Author: pulling cheek swirl better shake up
Rating: 4
Review: It is difficult to describe the kind of shallow arch society in which the expectation that everything will keep repeating over and over without suffering from significant damage due to wear and tear on a psychological level which Kierkegaard describes so well: Everything has its time in youth, and what has had its time then has its time again later, and it is just as healthy for an older person to have something laughable in his past as it is for him to have something heart-rending. (p. 24.) There are page numbers in the margin which locate the passage above just before page 31 in Soren Kierkegaard Skrifter, which is described as "prohibitively expensive for anyone but the most dedicated scholars or libraries, but it is freely available online in a searchable edition." (Note on the Translation, p. xxxi).
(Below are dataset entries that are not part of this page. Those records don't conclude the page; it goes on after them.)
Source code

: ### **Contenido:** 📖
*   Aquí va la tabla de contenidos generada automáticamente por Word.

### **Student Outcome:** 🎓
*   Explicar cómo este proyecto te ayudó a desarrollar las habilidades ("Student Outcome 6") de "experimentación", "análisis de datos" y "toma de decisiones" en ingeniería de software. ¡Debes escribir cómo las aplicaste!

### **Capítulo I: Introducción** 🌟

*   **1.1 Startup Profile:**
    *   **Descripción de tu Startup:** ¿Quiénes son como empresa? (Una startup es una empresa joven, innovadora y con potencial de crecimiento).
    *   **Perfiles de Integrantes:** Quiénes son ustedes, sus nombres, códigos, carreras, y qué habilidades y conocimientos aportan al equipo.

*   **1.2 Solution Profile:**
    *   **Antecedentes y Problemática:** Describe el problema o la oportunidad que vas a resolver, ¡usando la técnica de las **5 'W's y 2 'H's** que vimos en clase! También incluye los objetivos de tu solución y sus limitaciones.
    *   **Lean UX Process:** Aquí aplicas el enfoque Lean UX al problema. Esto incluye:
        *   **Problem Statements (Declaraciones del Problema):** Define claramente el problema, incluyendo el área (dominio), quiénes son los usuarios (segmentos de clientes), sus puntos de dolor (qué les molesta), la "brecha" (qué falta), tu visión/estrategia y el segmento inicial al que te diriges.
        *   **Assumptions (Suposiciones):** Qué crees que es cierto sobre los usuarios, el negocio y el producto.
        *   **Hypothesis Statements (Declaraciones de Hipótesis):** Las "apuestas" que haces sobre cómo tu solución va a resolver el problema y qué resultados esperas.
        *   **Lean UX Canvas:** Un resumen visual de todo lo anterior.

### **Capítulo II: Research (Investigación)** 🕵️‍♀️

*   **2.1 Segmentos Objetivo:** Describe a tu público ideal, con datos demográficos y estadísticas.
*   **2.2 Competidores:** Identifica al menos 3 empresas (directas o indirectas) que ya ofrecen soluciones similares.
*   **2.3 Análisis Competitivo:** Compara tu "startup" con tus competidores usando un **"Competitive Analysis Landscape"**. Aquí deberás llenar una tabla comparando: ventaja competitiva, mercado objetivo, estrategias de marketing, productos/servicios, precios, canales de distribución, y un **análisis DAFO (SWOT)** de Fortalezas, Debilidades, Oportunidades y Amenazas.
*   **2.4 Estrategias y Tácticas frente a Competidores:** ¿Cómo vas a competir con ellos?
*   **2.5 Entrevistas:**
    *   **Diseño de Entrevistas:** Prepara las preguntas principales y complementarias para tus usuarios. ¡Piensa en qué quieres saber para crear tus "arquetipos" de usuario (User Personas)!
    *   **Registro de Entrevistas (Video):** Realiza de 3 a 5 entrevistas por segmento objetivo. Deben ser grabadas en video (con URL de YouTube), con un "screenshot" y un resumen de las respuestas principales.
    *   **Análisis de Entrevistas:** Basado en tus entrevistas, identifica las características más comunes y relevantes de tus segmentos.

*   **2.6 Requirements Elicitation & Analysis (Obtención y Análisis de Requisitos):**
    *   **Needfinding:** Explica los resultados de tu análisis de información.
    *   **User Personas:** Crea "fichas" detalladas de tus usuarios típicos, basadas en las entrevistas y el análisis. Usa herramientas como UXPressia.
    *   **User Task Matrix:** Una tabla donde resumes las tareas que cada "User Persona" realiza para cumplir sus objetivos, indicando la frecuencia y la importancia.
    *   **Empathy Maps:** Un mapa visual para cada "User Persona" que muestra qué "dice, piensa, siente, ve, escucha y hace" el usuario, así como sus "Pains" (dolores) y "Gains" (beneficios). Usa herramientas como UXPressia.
The 35W bridge which fell into the Mississippi River in Minneapolis, Minnesota, on Wednesday, August 1, 2007, was described as having a shallow arch design with low redundancy. Kierkegaard might have been thinking of his father when he wrote about an older person having something laughable in his past. Social systems which have rigid expectations are likely to crumble when everything that happens is dynamic. I was interested in the vibrations on the 35W bridge from traffic, wind, a train near the foundation of the overpass close to the University of Minnesota campus in Minneapolis, and three jackhammers for a repaving project on the 35W bridge after spending 3 to 6 p.m. on the Lake Street - Marshall bridge between Minneapolis and Saint Paul for a demonstration of Beelzebub telling Satan: We still have our armies. We can keep fighting in Paradise Lost by John Milton, feeling the wind that day and vibrations from passing vehicles. It was an interesting time in my life, and laughable that I was not on the bridge that collapsed, like I had been in Vietnam a few years after the 35W bridge was built. This book strives for literary significance, but Americans are unlikely to derive much from anything which has so little in common with their highly creative views on spending freezes.